PROBLEM TO WORK ON: In the data below, retype exactly the line that contains "USER_CONFIG_DIR can be" and every line after it, through the last.

[Data excerpts]

_____

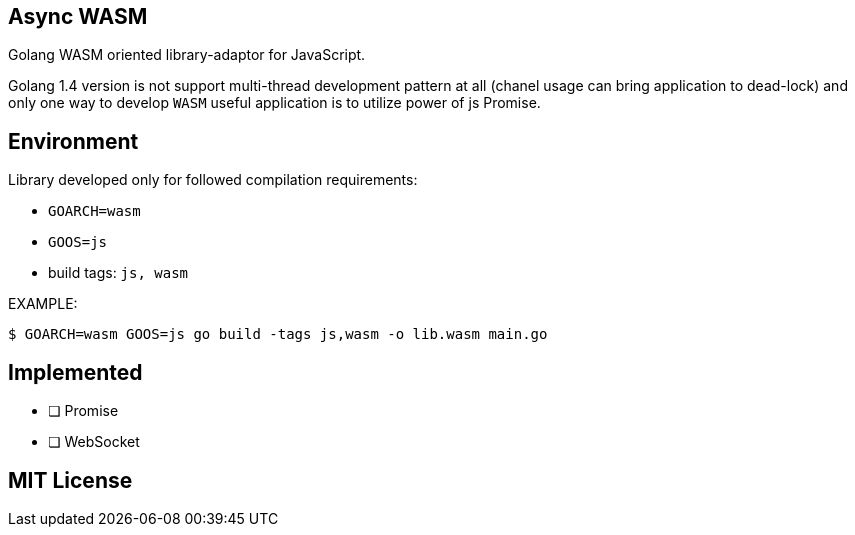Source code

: == Async WASM
Golang WASM oriented library-adaptor for JavaScript.

Golang 1.4 version is not support multi-thread development pattern at all (chanel usage can bring application to dead-lock) and only one way to develop `WASM` useful application is to utilize power of js Promise.

== Environment
Library developed only for followed compilation requirements:

* `GOARCH=wasm`
* `GOOS=js`
* build tags: `js, wasm`

EXAMPLE:
[source,bash]
----
$ GOARCH=wasm GOOS=js go build -tags js,wasm -o lib.wasm main.go
----

== Implemented
* [ ] Promise
* [ ] WebSocket




== MIT License


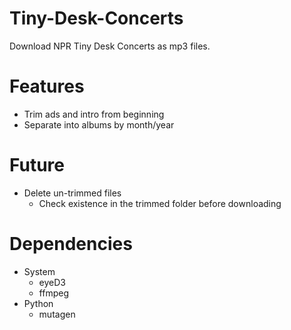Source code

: * Tiny-Desk-Concerts
Download NPR Tiny Desk Concerts as mp3 files.

* Features
  - Trim ads and intro from beginning
  - Separate into albums by month/year

* Future
  - Delete un-trimmed files
    - Check existence in the trimmed folder before downloading

* Dependencies
  - System
    - eyeD3
    - ffmpeg
  - Python
    - mutagen
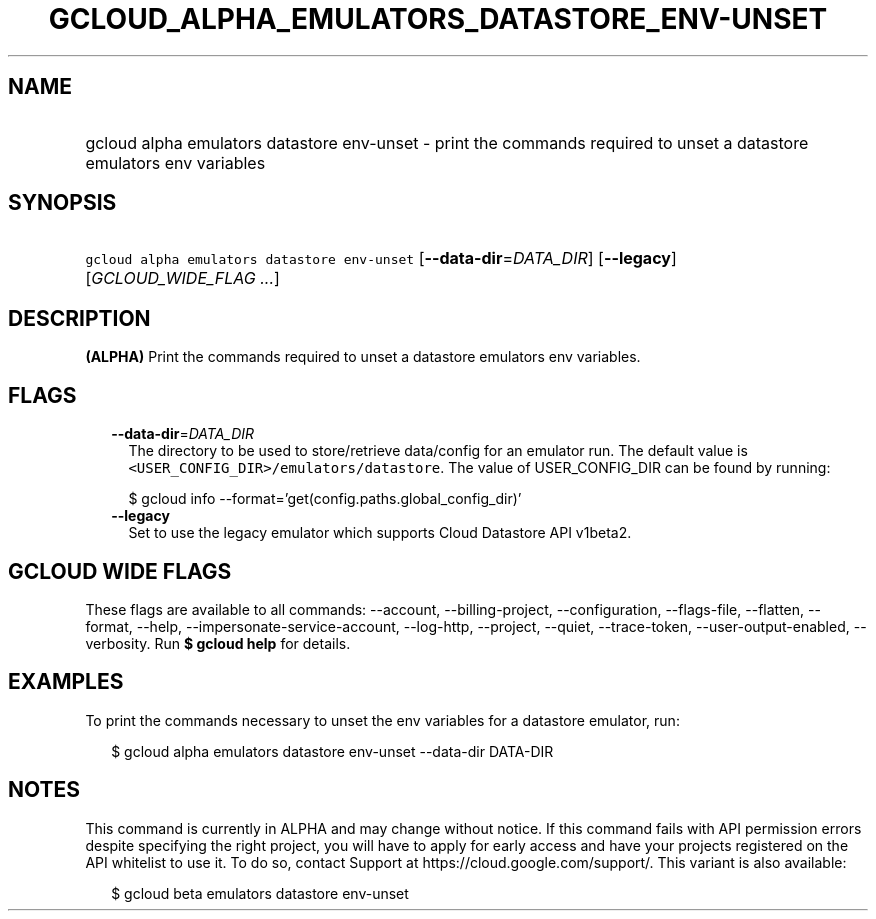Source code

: 
.TH "GCLOUD_ALPHA_EMULATORS_DATASTORE_ENV\-UNSET" 1



.SH "NAME"
.HP
gcloud alpha emulators datastore env\-unset \- print the commands required to unset a datastore emulators env variables



.SH "SYNOPSIS"
.HP
\f5gcloud alpha emulators datastore env\-unset\fR [\fB\-\-data\-dir\fR=\fIDATA_DIR\fR] [\fB\-\-legacy\fR] [\fIGCLOUD_WIDE_FLAG\ ...\fR]



.SH "DESCRIPTION"

\fB(ALPHA)\fR Print the commands required to unset a datastore emulators env
variables.



.SH "FLAGS"

.RS 2m
.TP 2m
\fB\-\-data\-dir\fR=\fIDATA_DIR\fR
The directory to be used to store/retrieve data/config for an emulator run. The
default value is \f5<USER_CONFIG_DIR>/emulators/datastore\fR. The value of
USER_CONFIG_DIR can be found by running:

.RS 2m
$ gcloud info \-\-format='get(config.paths.global_config_dir)'
.RE

.TP 2m
\fB\-\-legacy\fR
Set to use the legacy emulator which supports Cloud Datastore API v1beta2.


.RE
.sp

.SH "GCLOUD WIDE FLAGS"

These flags are available to all commands: \-\-account, \-\-billing\-project,
\-\-configuration, \-\-flags\-file, \-\-flatten, \-\-format, \-\-help,
\-\-impersonate\-service\-account, \-\-log\-http, \-\-project, \-\-quiet,
\-\-trace\-token, \-\-user\-output\-enabled, \-\-verbosity. Run \fB$ gcloud
help\fR for details.



.SH "EXAMPLES"

To print the commands necessary to unset the env variables for a datastore
emulator, run:

.RS 2m
$ gcloud alpha emulators datastore env\-unset \-\-data\-dir DATA\-DIR
.RE



.SH "NOTES"

This command is currently in ALPHA and may change without notice. If this
command fails with API permission errors despite specifying the right project,
you will have to apply for early access and have your projects registered on the
API whitelist to use it. To do so, contact Support at
https://cloud.google.com/support/. This variant is also available:

.RS 2m
$ gcloud beta emulators datastore env\-unset
.RE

_____

REPLY TO THE EXERCISE:
USER_CONFIG_DIR can be found by running:

.RS 2m
$ gcloud info \-\-format='get(config.paths.global_config_dir)'
.RE

.TP 2m
\fB\-\-legacy\fR
Set to use the legacy emulator which supports Cloud Datastore API v1beta2.


.RE
.sp

.SH "GCLOUD WIDE FLAGS"

These flags are available to all commands: \-\-account, \-\-billing\-project,
\-\-configuration, \-\-flags\-file, \-\-flatten, \-\-format, \-\-help,
\-\-impersonate\-service\-account, \-\-log\-http, \-\-project, \-\-quiet,
\-\-trace\-token, \-\-user\-output\-enabled, \-\-verbosity. Run \fB$ gcloud
help\fR for details.



.SH "EXAMPLES"

To print the commands necessary to unset the env variables for a datastore
emulator, run:

.RS 2m
$ gcloud alpha emulators datastore env\-unset \-\-data\-dir DATA\-DIR
.RE



.SH "NOTES"

This command is currently in ALPHA and may change without notice. If this
command fails with API permission errors despite specifying the right project,
you will have to apply for early access and have your projects registered on the
API whitelist to use it. To do so, contact Support at
https://cloud.google.com/support/. This variant is also available:

.RS 2m
$ gcloud beta emulators datastore env\-unset
.RE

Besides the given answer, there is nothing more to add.